Selon Le Journal du dimanche, la ministre de la Santé aurait entendu en partie ce mécontentement et pourrait répondre aux revendications avec des "mesures chocs", comme "des réouvertures de lits", une "réforme de la tarification" et un "numéro de téléphone unique" pour les secours médicaux. Reste à savoir quel sera ce numéro et l'hebdomadaire indique que la bataille est engagée en coulisses entre les pompiers et les médecins libéraux pour le choix de ce numéro.

Concernant la réforme de la tarification, le gouvernement se dirige vers la fin du paiement à l'acte ou T2A, dans lequel chaque acte médical donne droit à une dotation précise pour l'hôpital. Ce système a souvent été pointé du doigt car il entraînait une multiplication des actes inutiles, une non prise en compte de la qualité des soins et incitait des hôpitaux déjà surchargés à accueillir toujours plus de patients. Pour remplacer la T2A, plusieurs pistes sont envisagées comme celle d'un mode de rémunération au forfait en fonction du temps passé sur un soin, selon Le Journal du dimanche.

Une volonté de réinstaurer le dialogue

Face à la crainte de voir le mouvement de grève s'étendre à l'ensemble des services de santé, le gouvernement ne sous-estime pas le problème et cherche à se montrer à l'écoute.
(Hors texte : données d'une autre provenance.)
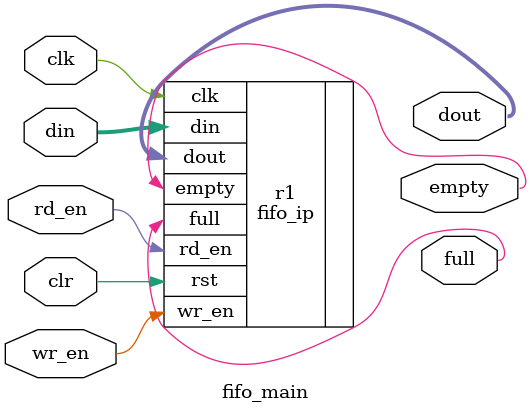
<source format=v>
`timescale 1ns / 1ps

module fifo_main(
    input clk,
    input clr,
    input [63:0] din,
    input wr_en,
    input rd_en,
    output [63:0] dout,
    output full,
    output empty
    );
    fifo_ip r1(.clk(clk), .rst(clr), .din(din), .wr_en(wr_en), .rd_en(rd_en), .dout(dout), .full(full), .empty(empty));    
endmodule

</source>
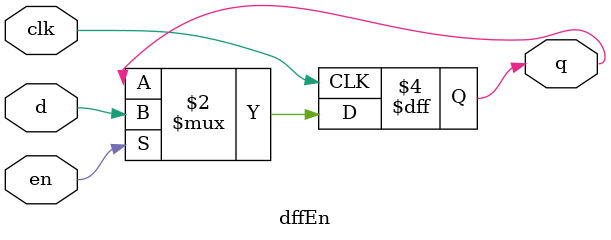
<source format=v>
`timescale 1ns / 1ps

module dffEn(
    input wire d,
    input wire en,
    input wire clk,
    output reg q
    );
    
    always @(posedge clk) begin
        if(en) begin
            q <= d;
        end
    end
endmodule

</source>
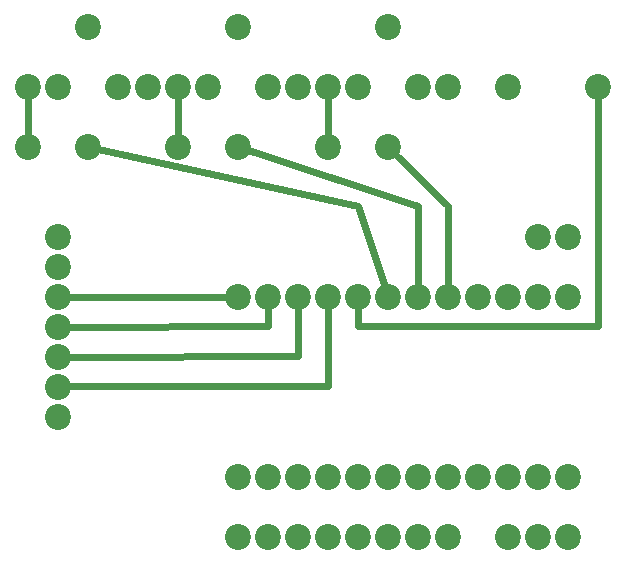
<source format=gbl>
G04 MADE WITH FRITZING*
G04 WWW.FRITZING.ORG*
G04 DOUBLE SIDED*
G04 HOLES PLATED*
G04 CONTOUR ON CENTER OF CONTOUR VECTOR*
%ASAXBY*%
%FSLAX23Y23*%
%MOIN*%
%OFA0B0*%
%SFA1.0B1.0*%
%ADD10C,0.086614*%
%ADD11C,0.024000*%
%LNCOPPER0*%
G90*
G70*
G54D10*
X2019Y1110D03*
X1919Y1110D03*
X419Y1410D03*
X919Y1410D03*
X1419Y1410D03*
X1219Y1410D03*
X719Y1410D03*
X219Y1410D03*
X1419Y1810D03*
X1319Y1610D03*
X1219Y1610D03*
X1619Y1610D03*
X1419Y310D03*
X1619Y310D03*
X1519Y310D03*
X1019Y310D03*
X919Y310D03*
X1119Y310D03*
X1719Y310D03*
X319Y1010D03*
X319Y510D03*
X1219Y310D03*
X1319Y310D03*
X319Y1110D03*
X1819Y1610D03*
X2119Y1610D03*
X319Y710D03*
X1119Y910D03*
X1619Y910D03*
X1719Y910D03*
X1819Y310D03*
X1819Y910D03*
X2019Y910D03*
X1519Y1610D03*
X1919Y910D03*
X1519Y910D03*
X919Y910D03*
X1919Y310D03*
X1419Y910D03*
X1019Y910D03*
X2019Y310D03*
X1319Y910D03*
X319Y810D03*
X1219Y910D03*
X319Y910D03*
X1519Y110D03*
X1419Y110D03*
X1619Y110D03*
X1919Y110D03*
X1819Y110D03*
X2019Y110D03*
X319Y610D03*
X919Y110D03*
X1319Y110D03*
X1219Y110D03*
X1019Y110D03*
X1119Y110D03*
X919Y1810D03*
X819Y1610D03*
X719Y1610D03*
X1119Y1610D03*
X1019Y1610D03*
X419Y1810D03*
X619Y1610D03*
X519Y1610D03*
X319Y1610D03*
X219Y1610D03*
G54D11*
X219Y1445D02*
X219Y1576D01*
D02*
X1219Y1445D02*
X1219Y1576D01*
D02*
X719Y1445D02*
X719Y1576D01*
D02*
X1620Y1211D02*
X1444Y1386D01*
D02*
X1619Y945D02*
X1620Y1211D01*
D02*
X1519Y945D02*
X1520Y1211D01*
D02*
X1520Y1211D02*
X952Y1400D01*
D02*
X1318Y1211D02*
X453Y1403D01*
D02*
X1408Y943D02*
X1318Y1211D01*
D02*
X1319Y811D02*
X1319Y876D01*
D02*
X2120Y811D02*
X1319Y811D01*
D02*
X2119Y1576D02*
X2120Y811D01*
D02*
X354Y910D02*
X884Y910D01*
D02*
X1020Y811D02*
X1020Y876D01*
D02*
X354Y810D02*
X1020Y811D01*
D02*
X354Y710D02*
X1120Y711D01*
D02*
X1120Y711D02*
X1119Y876D01*
D02*
X354Y611D02*
X1219Y612D01*
D02*
X1219Y612D02*
X1219Y876D01*
G04 End of Copper0*
M02*
</source>
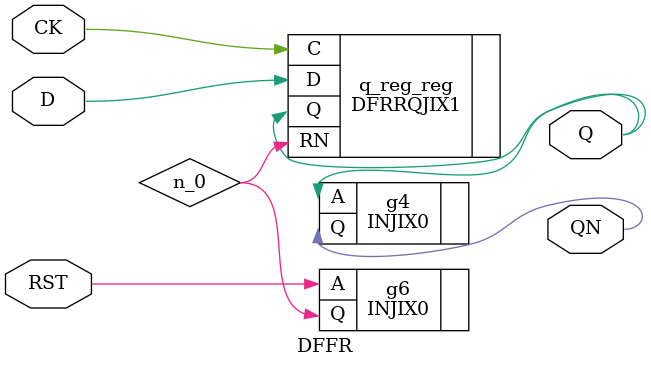
<source format=v>


// Verification Directory fv/DFFR 

module DFFR(RST, CK, D, Q, QN);
  input RST, CK, D;
  output Q, QN;
  wire RST, CK, D;
  wire Q, QN;
  //wire n_0;
  INJIX0 g4(.A (Q), .Q (QN));
  DFRRQJIX1 q_reg_reg(.RN (n_0), .C (CK), .D (D), .Q (Q));
  //DFRRQJIX1 q_reg_reg(.RN (RST), .C (CK), .D (D), .Q (Q));
  INJIX0 g6(.A (RST), .Q (n_0));
endmodule


</source>
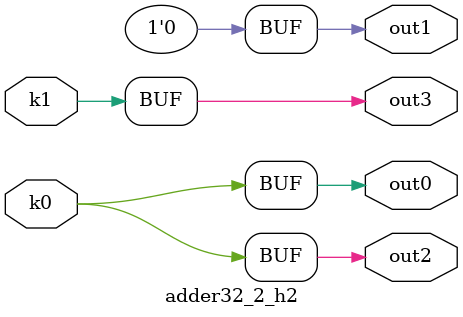
<source format=v>
module adder32_2(pi0, pi1, pi2, pi3, pi4, pi5, po0, po1, po2, po3);
input pi0, pi1, pi2, pi3, pi4, pi5;
output po0, po1, po2, po3;
wire k0, k1;
adder32_2_w2 DUT1 (pi0, pi1, pi2, pi3, pi4, pi5, k0, k1);
adder32_2_h2 DUT2 (k0, k1, po0, po1, po2, po3);
endmodule

module adder32_2_w2(in5, in4, in3, in2, in1, in0, k1, k0);
input in5, in4, in3, in2, in1, in0;
output k1, k0;
assign k0 =   (in5 & in2 & (~in4 ^ in1)) | ((in4 ^ in1) & (~in5 | ~in2));
assign k1 =   ~in5 ^ ~in2;
endmodule

module adder32_2_h2(k1, k0, out3, out2, out1, out0);
input k1, k0;
output out3, out2, out1, out0;
assign out0 = k0;
assign out1 = 0;
assign out2 = k0;
assign out3 = k1;
endmodule

</source>
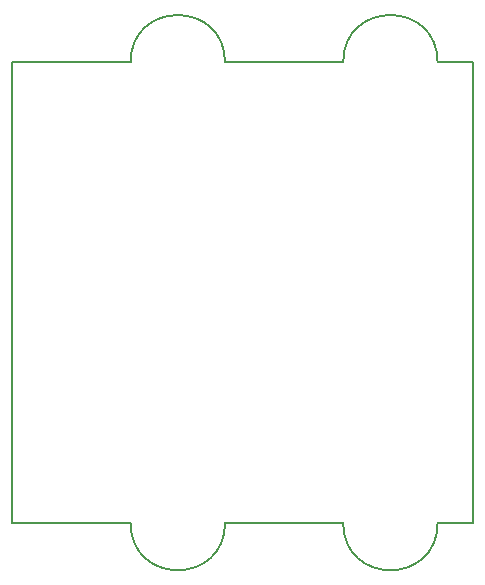
<source format=gbr>
%TF.GenerationSoftware,KiCad,Pcbnew,5.0.1-33cea8e~66~ubuntu18.04.1*%
%TF.CreationDate,2018-11-26T12:53:04+01:00*%
%TF.ProjectId,sensor_board,73656E736F725F626F6172642E6B6963,rev?*%
%TF.SameCoordinates,Original*%
%TF.FileFunction,Profile,NP*%
%FSLAX46Y46*%
G04 Gerber Fmt 4.6, Leading zero omitted, Abs format (unit mm)*
G04 Created by KiCad (PCBNEW 5.0.1-33cea8e~66~ubuntu18.04.1) date Mon 26 Nov 2018 12:53:04 CET*
%MOMM*%
%LPD*%
G01*
G04 APERTURE LIST*
%ADD10C,0.150000*%
G04 APERTURE END LIST*
D10*
X62000000Y-66000000D02*
G75*
G02X54000000Y-66000000I-4000000J0D01*
G01*
X44000000Y-27000000D02*
X54000000Y-27000000D01*
X54000000Y-27000000D02*
G75*
G02X62000000Y-27000000I4000000J0D01*
G01*
X44000000Y-66000000D02*
X54000000Y-66000000D01*
X80000000Y-66000000D02*
X83000000Y-66000000D01*
X80000000Y-66000000D02*
G75*
G02X72000000Y-66000000I-4000000J0D01*
G01*
X80000000Y-27000000D02*
X83000000Y-27000000D01*
X72000000Y-27000000D02*
G75*
G02X80000000Y-27000000I4000000J0D01*
G01*
X72000000Y-27000000D02*
X62000000Y-27000000D01*
X83000000Y-66000000D02*
X83000000Y-27000000D01*
X62000000Y-66000000D02*
X72000000Y-66000000D01*
X44000000Y-27000000D02*
X44000000Y-66000000D01*
M02*

</source>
Dans ce souci du dialogue, Agnès Buzyn recevra les syndicats et les représentants des personnels et dirigeants hospitaliers lundi après-midi, pour leur annoncer en avant-première le contenu de son nouveau plan.

Christophe Prudhomme reconnaît un "changement de ton" de la ministre : "Pour la première fois, Madame Buzyn reconnaît qu'il faut arrêter de fermer des lits." Mais le porte-parole de l'Association des médecins urgentistes de France invite à poursuivre la discussion plus largement. "Il faut une table ronde et dans les territoires, avec les syndicats, les personnels, les associations de patients, les élus locaux pour savoir comment aujourd'hui on maintient des hôpitaux de proximité avec des services d'urgences ouverts 24 heures sur 24."

Il faut un vrai débat avec la population et non avec des pseudo-spécialistes qui nous racontent des conneries depuis des années.

Christophe Prudhomme

à franceinfo

"Il y a des solutions qui peuvent exister. Mais il faut mettre tout le monde autour de la table, ce que pour l'instant Agnès Buzyn a du mal à faire", confirme sur franceinfo Frédéric Valletoux. Pour le gouvernement, l'enjeu est de taille. Sans connaître les nouvelles mesures du gouvernement, la CGT a déjà appelé à une journée d'actions mercredi. De son côté, le collectif Inter-Urgences à l'origine de la grève tiendra son "assemblée générale nationale" mardi à Saint-Denis (Seine-Saint-Denis). Des rendez-vous qui permettront à la ministre de la Santé de voir si son plan permet d'envisager une sortie de crise.